*** Opening of DATASET CONTENT ***
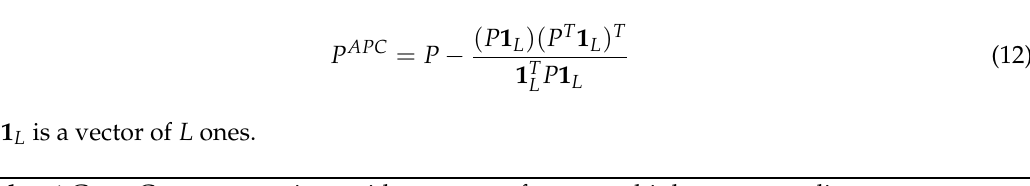
Algorithm 1 GaussCovar: extracting residue contacts from a multiple sequence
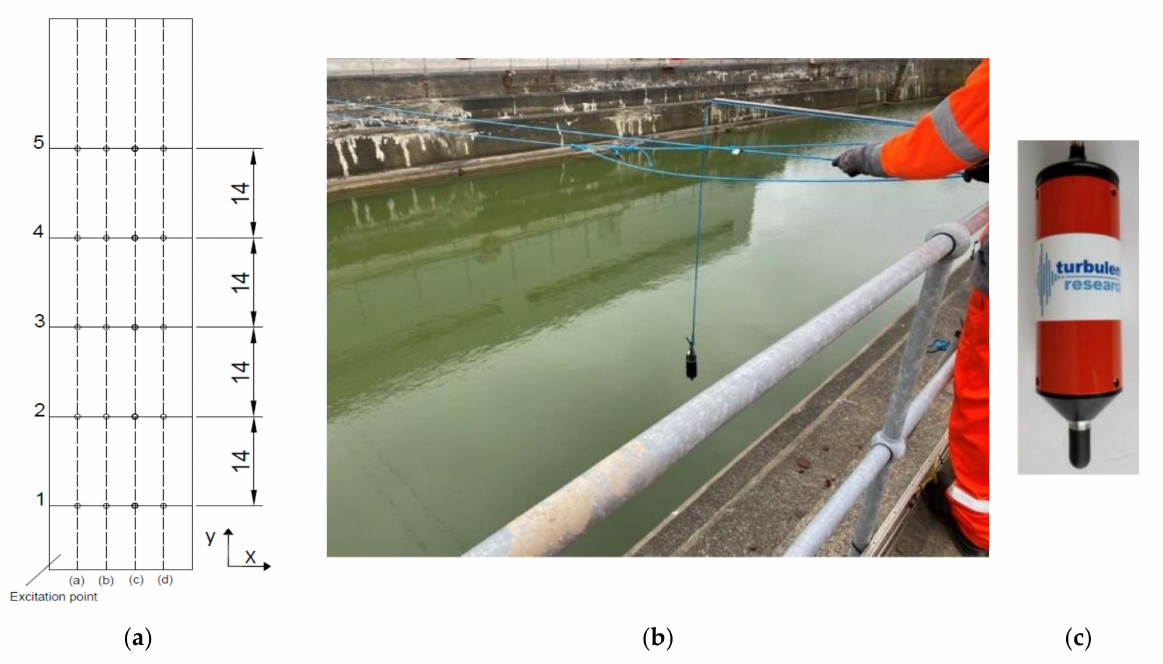
Figure 12. Measurement configuration, ( a ) the grid of measurement points ( b ) placing the hydrophone into the pool for the measurement and ( c ) the hydrophone type used to collect the pressure wave emitted at each stage—courtesy of Offshore Renewable Energy,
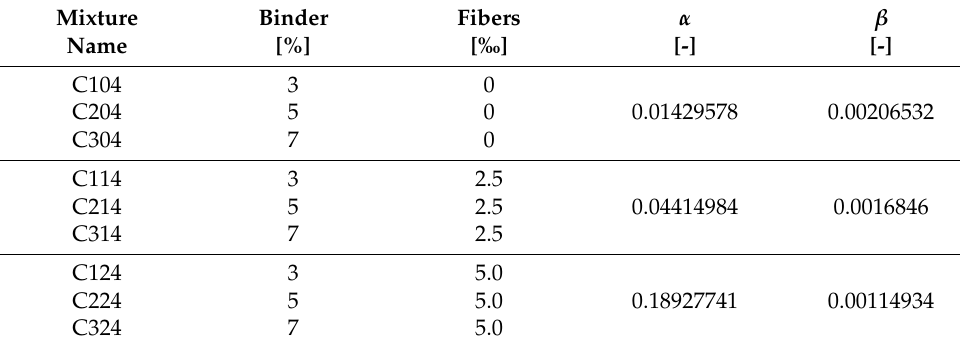
Table 8. Parameters for the exponential function.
*** Close of DATASET CONTENT ***
## TO DO
This task calls for the lines from the line holding "Figure 12. Measurement" through the last line above, restated word for word with both ends included and the pictures dropped.

## SOLUTION FOR THIS EXERCISE
Figure 12. Measurement configuration, ( a ) the grid of measurement points ( b ) placing the hydrophone into the pool for the measurement and ( c ) the hydrophone type used to collect the pressure wave emitted at each stage—courtesy of Offshore Renewable Energy,
Table 8. Parameters for the exponential function.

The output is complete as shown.